Archive?
Hi! I'm new to this list and have some questions. However I'd like to first browse through the list archive if it's available somewhere. Is it? :) Thanks, D.
Monitoring?
Hi! Ok, found an archive, but haven't found the questions/answers I was hoping to find. I have a RAID1 setup with kernel 2.2.13 and appropriate patches for 2.2.11 (only two files didn't patch correctly, as they were already patched in 2.2.13) and raidtools-0.90. Everything works nice, even hot-swapping disks (with hot-pluggable SCSI backplane and some caution, of course) didn't cause a problem.
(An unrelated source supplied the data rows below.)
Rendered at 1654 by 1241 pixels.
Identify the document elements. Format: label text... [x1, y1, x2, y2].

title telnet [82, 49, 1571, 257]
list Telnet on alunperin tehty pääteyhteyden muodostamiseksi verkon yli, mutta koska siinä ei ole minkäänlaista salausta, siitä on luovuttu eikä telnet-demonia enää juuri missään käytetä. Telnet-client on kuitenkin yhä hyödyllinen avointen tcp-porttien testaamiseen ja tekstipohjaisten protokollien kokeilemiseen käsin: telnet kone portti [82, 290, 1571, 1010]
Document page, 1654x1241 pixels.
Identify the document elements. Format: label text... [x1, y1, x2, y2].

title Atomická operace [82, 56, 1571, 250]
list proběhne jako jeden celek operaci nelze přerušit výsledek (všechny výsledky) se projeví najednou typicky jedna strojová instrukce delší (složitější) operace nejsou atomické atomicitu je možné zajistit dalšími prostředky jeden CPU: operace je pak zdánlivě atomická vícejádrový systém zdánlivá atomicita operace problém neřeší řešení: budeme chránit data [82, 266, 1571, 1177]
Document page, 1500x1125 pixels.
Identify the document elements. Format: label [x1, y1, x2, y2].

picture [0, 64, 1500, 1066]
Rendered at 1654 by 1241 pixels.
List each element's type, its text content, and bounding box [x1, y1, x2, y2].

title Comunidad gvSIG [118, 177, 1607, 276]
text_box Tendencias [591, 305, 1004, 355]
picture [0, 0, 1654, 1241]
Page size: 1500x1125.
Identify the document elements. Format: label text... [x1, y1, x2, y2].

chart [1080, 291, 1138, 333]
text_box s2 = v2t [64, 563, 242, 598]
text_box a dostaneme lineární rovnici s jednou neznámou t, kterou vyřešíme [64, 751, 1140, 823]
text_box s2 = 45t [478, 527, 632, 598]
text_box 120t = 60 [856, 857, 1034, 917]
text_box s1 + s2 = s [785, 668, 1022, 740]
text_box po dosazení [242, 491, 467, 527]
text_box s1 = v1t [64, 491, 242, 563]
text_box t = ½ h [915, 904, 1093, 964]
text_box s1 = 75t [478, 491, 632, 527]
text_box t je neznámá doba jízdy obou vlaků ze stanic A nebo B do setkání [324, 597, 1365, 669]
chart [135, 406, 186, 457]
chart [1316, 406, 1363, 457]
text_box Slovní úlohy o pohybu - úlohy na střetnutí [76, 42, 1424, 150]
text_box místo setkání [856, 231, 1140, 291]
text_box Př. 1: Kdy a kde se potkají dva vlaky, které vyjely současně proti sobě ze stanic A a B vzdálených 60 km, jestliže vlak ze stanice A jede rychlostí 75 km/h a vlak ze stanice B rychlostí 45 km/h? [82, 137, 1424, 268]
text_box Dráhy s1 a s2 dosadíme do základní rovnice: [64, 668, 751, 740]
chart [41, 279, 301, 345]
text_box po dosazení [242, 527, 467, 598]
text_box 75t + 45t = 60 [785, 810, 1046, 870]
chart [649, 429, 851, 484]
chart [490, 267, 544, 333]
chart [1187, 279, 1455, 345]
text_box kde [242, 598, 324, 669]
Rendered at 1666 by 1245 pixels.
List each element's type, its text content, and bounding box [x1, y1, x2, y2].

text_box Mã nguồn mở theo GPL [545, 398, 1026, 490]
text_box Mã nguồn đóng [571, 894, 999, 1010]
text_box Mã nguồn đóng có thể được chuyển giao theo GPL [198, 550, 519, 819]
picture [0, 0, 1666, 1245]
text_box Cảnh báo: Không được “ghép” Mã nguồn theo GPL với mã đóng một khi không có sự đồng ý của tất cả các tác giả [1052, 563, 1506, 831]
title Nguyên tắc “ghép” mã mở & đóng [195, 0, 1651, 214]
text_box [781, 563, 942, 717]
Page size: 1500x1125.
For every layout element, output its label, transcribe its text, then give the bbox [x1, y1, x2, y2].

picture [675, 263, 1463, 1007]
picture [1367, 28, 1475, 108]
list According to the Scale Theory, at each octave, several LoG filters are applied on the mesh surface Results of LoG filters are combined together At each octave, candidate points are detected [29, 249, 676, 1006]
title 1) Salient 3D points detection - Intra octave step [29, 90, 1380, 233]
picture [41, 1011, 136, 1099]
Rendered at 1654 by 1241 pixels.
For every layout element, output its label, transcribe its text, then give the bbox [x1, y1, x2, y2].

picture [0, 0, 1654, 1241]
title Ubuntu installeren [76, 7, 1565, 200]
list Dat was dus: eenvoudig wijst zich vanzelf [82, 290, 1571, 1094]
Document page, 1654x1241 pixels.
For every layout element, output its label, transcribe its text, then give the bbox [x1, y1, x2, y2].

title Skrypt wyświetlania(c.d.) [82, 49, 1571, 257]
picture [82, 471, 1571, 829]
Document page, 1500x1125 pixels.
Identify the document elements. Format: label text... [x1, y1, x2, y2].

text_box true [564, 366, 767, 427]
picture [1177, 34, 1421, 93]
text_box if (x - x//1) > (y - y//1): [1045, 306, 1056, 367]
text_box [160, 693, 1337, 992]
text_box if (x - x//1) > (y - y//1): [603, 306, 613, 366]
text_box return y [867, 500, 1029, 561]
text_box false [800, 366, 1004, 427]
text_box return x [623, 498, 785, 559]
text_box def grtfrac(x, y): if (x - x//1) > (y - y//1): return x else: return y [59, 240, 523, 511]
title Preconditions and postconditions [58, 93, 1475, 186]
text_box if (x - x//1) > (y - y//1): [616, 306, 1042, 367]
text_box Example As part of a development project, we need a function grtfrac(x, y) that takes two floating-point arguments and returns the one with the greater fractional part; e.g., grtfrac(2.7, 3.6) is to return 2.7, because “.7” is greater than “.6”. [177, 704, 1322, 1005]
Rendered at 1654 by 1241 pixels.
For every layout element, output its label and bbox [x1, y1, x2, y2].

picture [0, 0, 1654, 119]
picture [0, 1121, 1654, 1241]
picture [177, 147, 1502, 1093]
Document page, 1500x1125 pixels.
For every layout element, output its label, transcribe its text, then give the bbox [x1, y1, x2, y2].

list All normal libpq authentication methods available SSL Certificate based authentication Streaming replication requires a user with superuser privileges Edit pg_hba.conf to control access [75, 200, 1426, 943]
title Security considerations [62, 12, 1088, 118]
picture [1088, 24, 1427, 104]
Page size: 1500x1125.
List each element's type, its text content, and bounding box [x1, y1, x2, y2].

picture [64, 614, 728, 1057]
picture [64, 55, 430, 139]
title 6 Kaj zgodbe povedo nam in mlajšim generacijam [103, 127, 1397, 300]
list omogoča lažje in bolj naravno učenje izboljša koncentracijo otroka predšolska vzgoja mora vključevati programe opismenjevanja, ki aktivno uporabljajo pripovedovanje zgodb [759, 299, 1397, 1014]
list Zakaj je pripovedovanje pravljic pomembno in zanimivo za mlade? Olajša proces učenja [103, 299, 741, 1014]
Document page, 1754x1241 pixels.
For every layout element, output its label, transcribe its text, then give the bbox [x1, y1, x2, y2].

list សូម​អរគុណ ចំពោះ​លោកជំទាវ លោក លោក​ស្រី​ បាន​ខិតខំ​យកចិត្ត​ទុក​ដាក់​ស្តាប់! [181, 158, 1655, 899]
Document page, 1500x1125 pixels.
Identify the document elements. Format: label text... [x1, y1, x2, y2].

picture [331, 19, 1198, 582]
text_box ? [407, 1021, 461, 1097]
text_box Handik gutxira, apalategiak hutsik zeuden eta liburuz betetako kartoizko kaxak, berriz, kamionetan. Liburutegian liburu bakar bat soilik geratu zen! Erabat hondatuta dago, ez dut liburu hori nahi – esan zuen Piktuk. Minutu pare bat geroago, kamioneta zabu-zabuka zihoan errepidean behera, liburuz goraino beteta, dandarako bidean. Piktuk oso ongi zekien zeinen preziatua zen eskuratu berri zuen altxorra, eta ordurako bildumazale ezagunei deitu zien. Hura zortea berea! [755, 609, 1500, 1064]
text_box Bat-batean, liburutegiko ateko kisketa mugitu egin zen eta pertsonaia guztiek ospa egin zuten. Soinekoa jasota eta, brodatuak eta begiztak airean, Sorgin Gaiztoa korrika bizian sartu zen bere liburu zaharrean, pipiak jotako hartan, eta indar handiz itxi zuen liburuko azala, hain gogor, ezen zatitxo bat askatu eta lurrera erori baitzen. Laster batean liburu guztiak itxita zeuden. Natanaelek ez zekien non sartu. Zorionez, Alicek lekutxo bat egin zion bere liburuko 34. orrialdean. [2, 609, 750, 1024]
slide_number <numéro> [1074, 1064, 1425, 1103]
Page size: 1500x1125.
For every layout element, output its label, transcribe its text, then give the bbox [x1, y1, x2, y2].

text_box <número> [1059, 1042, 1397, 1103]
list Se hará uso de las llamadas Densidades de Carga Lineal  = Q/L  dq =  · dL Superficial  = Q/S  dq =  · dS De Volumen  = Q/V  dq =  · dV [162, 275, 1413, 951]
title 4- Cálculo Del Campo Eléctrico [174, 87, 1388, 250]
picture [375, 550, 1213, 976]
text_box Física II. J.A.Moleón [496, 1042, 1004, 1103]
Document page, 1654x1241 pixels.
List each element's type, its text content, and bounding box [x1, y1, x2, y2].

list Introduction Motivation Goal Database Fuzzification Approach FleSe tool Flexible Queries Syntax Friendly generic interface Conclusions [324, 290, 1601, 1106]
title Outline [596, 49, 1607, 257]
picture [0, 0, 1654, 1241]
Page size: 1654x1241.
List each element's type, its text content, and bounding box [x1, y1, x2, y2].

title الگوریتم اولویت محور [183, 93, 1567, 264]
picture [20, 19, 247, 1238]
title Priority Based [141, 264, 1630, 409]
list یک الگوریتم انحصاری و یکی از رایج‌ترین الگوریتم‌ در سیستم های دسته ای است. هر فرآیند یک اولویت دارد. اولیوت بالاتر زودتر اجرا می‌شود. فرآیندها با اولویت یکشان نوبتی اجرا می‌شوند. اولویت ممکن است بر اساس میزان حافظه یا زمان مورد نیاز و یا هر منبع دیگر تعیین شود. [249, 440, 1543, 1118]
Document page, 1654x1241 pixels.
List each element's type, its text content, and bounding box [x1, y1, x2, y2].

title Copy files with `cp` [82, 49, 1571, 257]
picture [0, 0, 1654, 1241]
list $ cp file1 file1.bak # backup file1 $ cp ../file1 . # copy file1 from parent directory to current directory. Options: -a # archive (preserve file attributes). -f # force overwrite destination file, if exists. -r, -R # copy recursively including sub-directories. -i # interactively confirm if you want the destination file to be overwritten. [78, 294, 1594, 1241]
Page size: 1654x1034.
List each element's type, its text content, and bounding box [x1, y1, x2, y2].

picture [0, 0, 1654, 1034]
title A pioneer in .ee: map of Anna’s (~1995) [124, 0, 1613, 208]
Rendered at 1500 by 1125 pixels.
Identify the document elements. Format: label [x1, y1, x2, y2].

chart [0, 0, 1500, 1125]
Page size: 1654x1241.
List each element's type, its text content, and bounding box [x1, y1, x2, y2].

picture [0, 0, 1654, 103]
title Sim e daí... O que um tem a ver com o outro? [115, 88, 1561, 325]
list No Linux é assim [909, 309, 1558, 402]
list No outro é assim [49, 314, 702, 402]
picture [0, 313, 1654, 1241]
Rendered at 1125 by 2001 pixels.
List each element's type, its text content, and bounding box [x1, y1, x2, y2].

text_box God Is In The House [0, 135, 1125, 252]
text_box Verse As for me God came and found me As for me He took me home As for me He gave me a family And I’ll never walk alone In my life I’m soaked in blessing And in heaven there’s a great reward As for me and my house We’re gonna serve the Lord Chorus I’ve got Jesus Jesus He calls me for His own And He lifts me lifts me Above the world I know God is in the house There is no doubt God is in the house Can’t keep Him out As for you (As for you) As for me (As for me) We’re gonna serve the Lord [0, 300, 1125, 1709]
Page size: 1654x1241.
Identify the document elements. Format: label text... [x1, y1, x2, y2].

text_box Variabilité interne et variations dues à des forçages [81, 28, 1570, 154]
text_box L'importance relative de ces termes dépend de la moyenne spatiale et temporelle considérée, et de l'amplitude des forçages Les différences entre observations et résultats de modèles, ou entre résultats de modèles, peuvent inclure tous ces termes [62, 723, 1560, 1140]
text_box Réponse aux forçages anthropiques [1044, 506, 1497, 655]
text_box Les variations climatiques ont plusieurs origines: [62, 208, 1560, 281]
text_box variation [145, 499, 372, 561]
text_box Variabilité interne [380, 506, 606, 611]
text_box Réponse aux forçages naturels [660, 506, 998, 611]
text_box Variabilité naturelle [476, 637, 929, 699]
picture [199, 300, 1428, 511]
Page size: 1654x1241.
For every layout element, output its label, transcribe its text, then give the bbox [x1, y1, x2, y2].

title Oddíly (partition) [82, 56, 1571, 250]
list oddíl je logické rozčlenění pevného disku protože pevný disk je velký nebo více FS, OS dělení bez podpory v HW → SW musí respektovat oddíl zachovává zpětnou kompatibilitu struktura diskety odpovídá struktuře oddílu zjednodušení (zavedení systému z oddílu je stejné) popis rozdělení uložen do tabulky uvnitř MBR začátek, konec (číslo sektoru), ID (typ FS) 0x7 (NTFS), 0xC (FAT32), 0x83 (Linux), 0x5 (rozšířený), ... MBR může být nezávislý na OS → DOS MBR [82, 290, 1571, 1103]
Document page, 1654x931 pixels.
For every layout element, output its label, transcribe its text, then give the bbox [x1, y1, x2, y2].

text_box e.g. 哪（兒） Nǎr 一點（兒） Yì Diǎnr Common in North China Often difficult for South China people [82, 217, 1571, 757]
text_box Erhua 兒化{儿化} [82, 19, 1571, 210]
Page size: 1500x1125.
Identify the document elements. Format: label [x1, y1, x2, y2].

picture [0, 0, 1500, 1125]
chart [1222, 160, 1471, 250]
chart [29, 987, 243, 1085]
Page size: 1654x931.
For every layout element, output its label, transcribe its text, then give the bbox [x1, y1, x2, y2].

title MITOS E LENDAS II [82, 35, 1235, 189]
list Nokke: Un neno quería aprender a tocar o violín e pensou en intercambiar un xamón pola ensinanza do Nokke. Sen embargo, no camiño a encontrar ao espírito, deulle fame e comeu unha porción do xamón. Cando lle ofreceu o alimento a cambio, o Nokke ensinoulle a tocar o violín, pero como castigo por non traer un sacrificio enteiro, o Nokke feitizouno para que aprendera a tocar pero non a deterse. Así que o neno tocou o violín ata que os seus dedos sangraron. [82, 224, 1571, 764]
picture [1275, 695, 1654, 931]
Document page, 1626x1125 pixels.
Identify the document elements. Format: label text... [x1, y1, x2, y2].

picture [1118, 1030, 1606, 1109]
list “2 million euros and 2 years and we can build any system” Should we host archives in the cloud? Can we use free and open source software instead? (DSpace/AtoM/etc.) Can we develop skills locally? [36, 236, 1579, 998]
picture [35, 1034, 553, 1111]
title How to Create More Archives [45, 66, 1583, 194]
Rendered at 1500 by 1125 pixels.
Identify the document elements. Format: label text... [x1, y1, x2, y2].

However, are there any tools already available to monitor the md device and notify the administrator via mail, modem, pager etc.? Thanks, D.
Re: Monitoring?
On Fri, Nov 12, 1999 at 12:18:44PM +0100, Danilo Godec wrote: Hi! Ok, found an archive, but haven't found the questions/answers I was hoping to find. I have a RAID1 setup with kernel 2.2.13 and appropriate patches for 2.2.11 (only two files didn't patch correctly, as they were already patched in 2.2.13) and raidtools-0.90. Everything works nice, even hot-swapping disks (with hot-pluggable SCSI backplane and some caution, of course) didn't cause a problem. However, are there any tools already available to monitor the md device and notify the administrator via mail, modem, pager etc.? It should be fairly simple to grep for underscores in /proc/mdstat using cron+{perl,grep,whatever} and send a mail if one is found. When a disk dies it is marked in /proc/mdstat like [UU_U]. -- : [EMAIL PROTECTED] : And I see the elder races, : :.: putrid forms of man: : Jakob Østergaard : See him rise and claim the earth, : :OZ9ABN : his downfall is at hand. : :.:{Konkhra}...:
Re: Monitoring?
On Fri, 12 Nov 1999, [iso-8859-1] Jakob stergaard wrote: It should be fairly simple to grep for underscores in /proc/mdstat using cron+{perl,grep,whatever} and send a mail if one is found. When a disk dies it is marked in /proc/mdstat like [UU_U]. Thanks, I think I will do that. Now for another question: I have a hot-swappable SCSI backplane, so I simulated a dead disk by simply removing it (while there was no I/O activity). If I umount /dev/md0 and stop it (raidstop /dev/md0), I can use /proc/scsi/scsi and first remove the dead-disk entry and then add a new disk (echo "scsi [remove|add]-single-device 0 0 1 0" /proc/scsi/scsi). Then, I can raidhotadd the new disk to /dev/md0 and the world is nice. However, is there a way to do all this while raid1 is stil active? So that users never have to notice something went wrong with disks? Thanks, D. PS: I thought of adding the new disk with some other ID, but the backplane has fixed IDs so I cannot change them (disk0= ID 0, disk1= ID 1).
Re: Monitoring?
hi danilo I've collected some monitoring tools/scripts people have hacked... http://www.linux-consulting.com/Raid/docs/raid_monitor* I also reviewsed/collected some regular monitoring tools http://www.linux-consulting.com/Monitor/monitor.pl about 40 lines down is a list of various prog/scripts... have fun raiding alvin Danilo Godec wrote: Hi! Ok, found an archive, but haven't found the questions/answers I was hoping to find. I have a RAID1 setup with kernel 2.2.13 and appropriate patches for 2.2.11 (only two files didn't patch correctly, as they were already patched in 2.2.13) and raidtools-0.90. Everything works nice, even hot-swapping disks (with hot-pluggable SCSI backplane and some caution, of course) didn't cause a problem. However, are there any tools already available to monitor the md device and notify the administrator via mail, modem, pager etc.? Thanks, D.
Re: Monitoring?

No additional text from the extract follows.